To emphasize on activation tuning, the SALMONN framework analyzes the changes in perplexity during the three training stages, and as it can be seen in the following image, perplexity changes for AAC and ASR tasks have small final values post the first training stage, indicating the model’s learning of cross-modal alignments.
Furthermore, the perplexity of the PR task also drops post instruction tuning owing to its reliance on the LoRA component to learn the output tokens. It is also observed that although instruction tuning helps in reducing the perplexity on Storytelling and SAC tasks, the gap is still large enough to perform the tasks successfully unless an additional activation stage is added or the LoRA component is removed.
The SALMONN framework dives into different activation methods including training the model on text-based QA task pairs with long answers, or using audio-based long written stories, whereas using long speech transcriptions for ASR tasks. Both the Q-Former and LoRA components are fine-tuned using these three methods.
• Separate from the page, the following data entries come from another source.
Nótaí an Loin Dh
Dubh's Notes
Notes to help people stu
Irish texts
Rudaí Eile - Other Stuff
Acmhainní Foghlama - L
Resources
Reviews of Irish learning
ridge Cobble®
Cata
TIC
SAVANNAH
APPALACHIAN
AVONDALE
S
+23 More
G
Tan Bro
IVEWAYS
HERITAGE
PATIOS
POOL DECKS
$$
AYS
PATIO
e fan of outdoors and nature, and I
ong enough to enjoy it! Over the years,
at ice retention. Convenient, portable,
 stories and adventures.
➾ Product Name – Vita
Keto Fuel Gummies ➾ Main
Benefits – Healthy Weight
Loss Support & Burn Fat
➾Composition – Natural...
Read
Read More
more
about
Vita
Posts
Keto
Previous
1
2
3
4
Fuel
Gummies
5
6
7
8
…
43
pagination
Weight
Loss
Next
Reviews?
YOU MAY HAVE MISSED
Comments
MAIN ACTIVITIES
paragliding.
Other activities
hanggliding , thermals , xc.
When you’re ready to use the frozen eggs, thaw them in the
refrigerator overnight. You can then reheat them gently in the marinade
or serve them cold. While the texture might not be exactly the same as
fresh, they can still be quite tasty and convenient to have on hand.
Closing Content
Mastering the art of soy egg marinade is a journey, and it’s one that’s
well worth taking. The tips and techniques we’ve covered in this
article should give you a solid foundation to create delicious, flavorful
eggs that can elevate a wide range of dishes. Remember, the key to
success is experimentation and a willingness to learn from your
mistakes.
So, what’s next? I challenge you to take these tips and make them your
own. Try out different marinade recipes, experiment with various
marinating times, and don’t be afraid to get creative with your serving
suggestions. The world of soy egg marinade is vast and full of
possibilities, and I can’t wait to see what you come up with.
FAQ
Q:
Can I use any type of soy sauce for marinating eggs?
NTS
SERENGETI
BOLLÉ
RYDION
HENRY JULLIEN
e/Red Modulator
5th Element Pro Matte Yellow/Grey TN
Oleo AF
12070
Furthermore, the framework ignores the audio and Q-Former inputs in an attempt to fine-tune the LoRA and Vicuna components as an adaptive text-based large language model, and the results are demonstrated in the following image, and as it can be seen, the model cannot be activated by ASR ( training ASR with long labels), nor Story or Text-based by training LoRA component using text prompt inputs.
In this article, we have talked about SALMONN or Speech Audio Language Music Open Neural Network, a single audio-text multimodal large language model framework capable of perceiving and understanding three basic audio or sound types including speech, audio events, and music. The SALMONN model enables Large Language Models to understand and process generic audio inputs directly, and deliver competitive performance on a wide array of audio & speech tasks.
The SALMONN framework delivers competitive performance on a wide array of trained tasks including audio captioning, speech translation & recognition, and more while generalizing to a host of untrained understanding tasks including speech translation for keyword extracting and untrained languages. Owing to its abilities, the SALMONN framework can be regarded as the next step towards enhancing the generic hearing abilities of large language models.